LinkedIn, beware of fake message sent by scammers

The cybersecurity firm Eset has discovered a malware campaign that started with a fake job offer on LinkedIn. How to defend

There are "mass" hacker attacks, and there are tailored attacks, finely targeting specific groups of users that could be highly profitable for the attacker. Either for the information that is possible to steal from them, or for the money that the hackers might be able to take from them. Eset discovered a campaign of this second type and dubbed it "In(ter)ception".

Unlike many other malware-based attacks sent to thousands of people and devices, In(ter)ception worked differently: specific users with high-level job profiles were selected and, via LinkedIn, fake job offers were sent (via equally fake profiles) for two famous American aerospace companies. That is, Collins Aerospace and General Dynamics. Eset detected this suspicious activity between September and December 2019, and the target users of the attack were mostly from Europe or the Middle East. The collaboration between Eset and the two American companies made it possible to put an end to these attack attempts.

In(ter)ception: how the attack worked

The first step of the In(ter)ception hacking campaign was to create fake LinkedIn profiles of users posing as human resources executives of one of the two aerospace companies. The second step was the selection of the victim, who was then contacted via private message with a very tempting job offer in the company.
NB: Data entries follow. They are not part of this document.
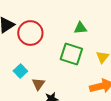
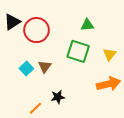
brown triangle: (38, 84) -> (45, 67), moved

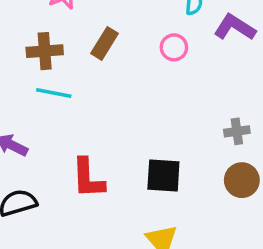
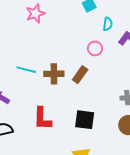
brown rectangle: (104, 43) -> (80, 75), moved
brown cross: (45, 51) -> (54, 74), moved

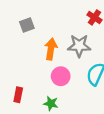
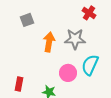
pink circle: (61, 76) -> (68, 73), moved

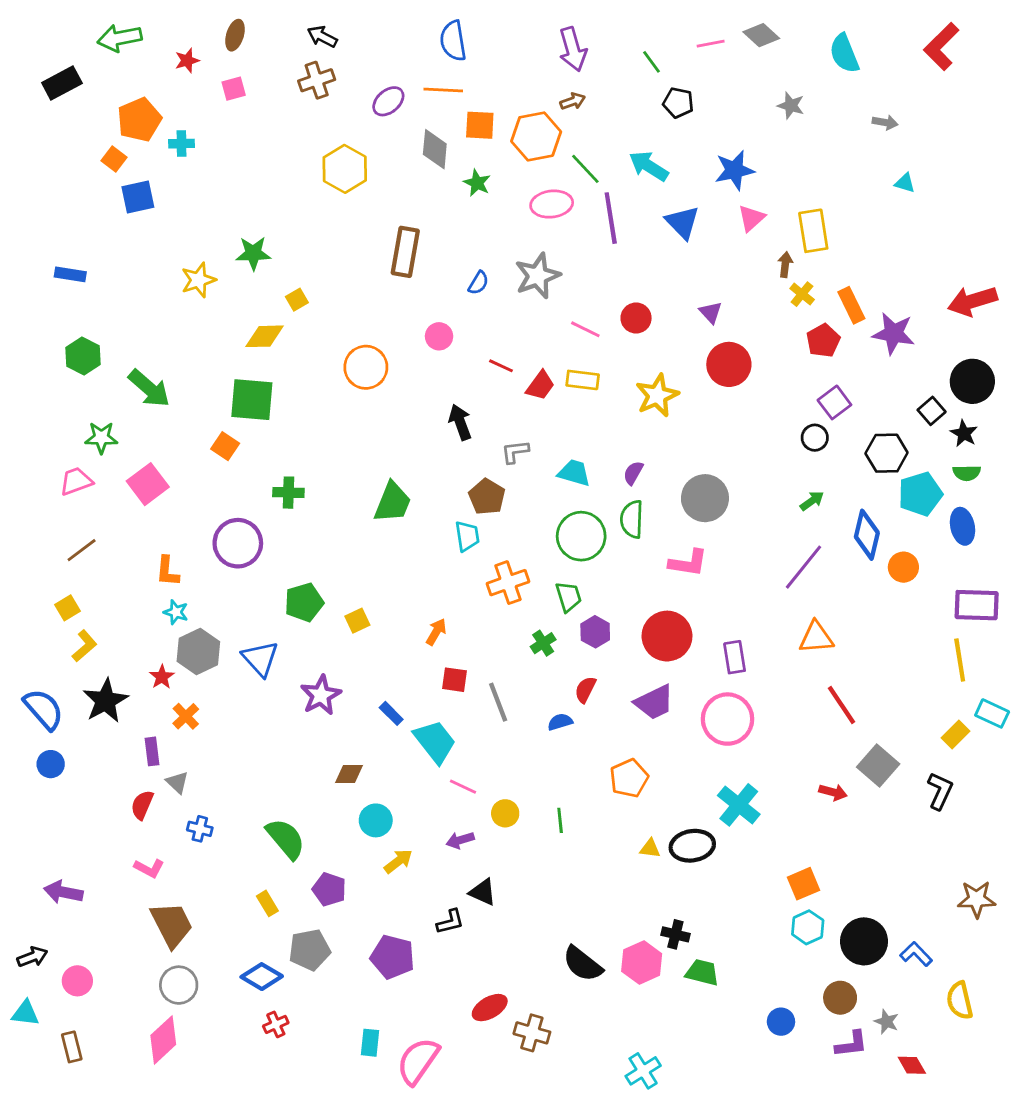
In this phase the attack was not automated at all, but "handmade": a hacker in person chatted with the victim to convince him to accept the job offer, even via a great salary. And the salary was just the bait: the victim was sent a password-protected Rar file, containing a job.offer.lnk file that, before showing the Pdf (in which the user would have found the company's economic proposal), executed the malicious code. Under the guise of a job offer, malware was then downloaded onto the victim's PC.

In(ter)ception: what was at risk

According to Eset, the malware deposited on the victim's hard drive was primarily spyware, which periodically sent data from the infected computer to various remote servers. Unfortunately, however, due to the sophisticated techniques adopted by the malware, not even Eset was able to find out what information was being extracted from the victim's computer. In one case, however, there was also an e-mail scam attempt that failed because the targeted user became suspicious right away.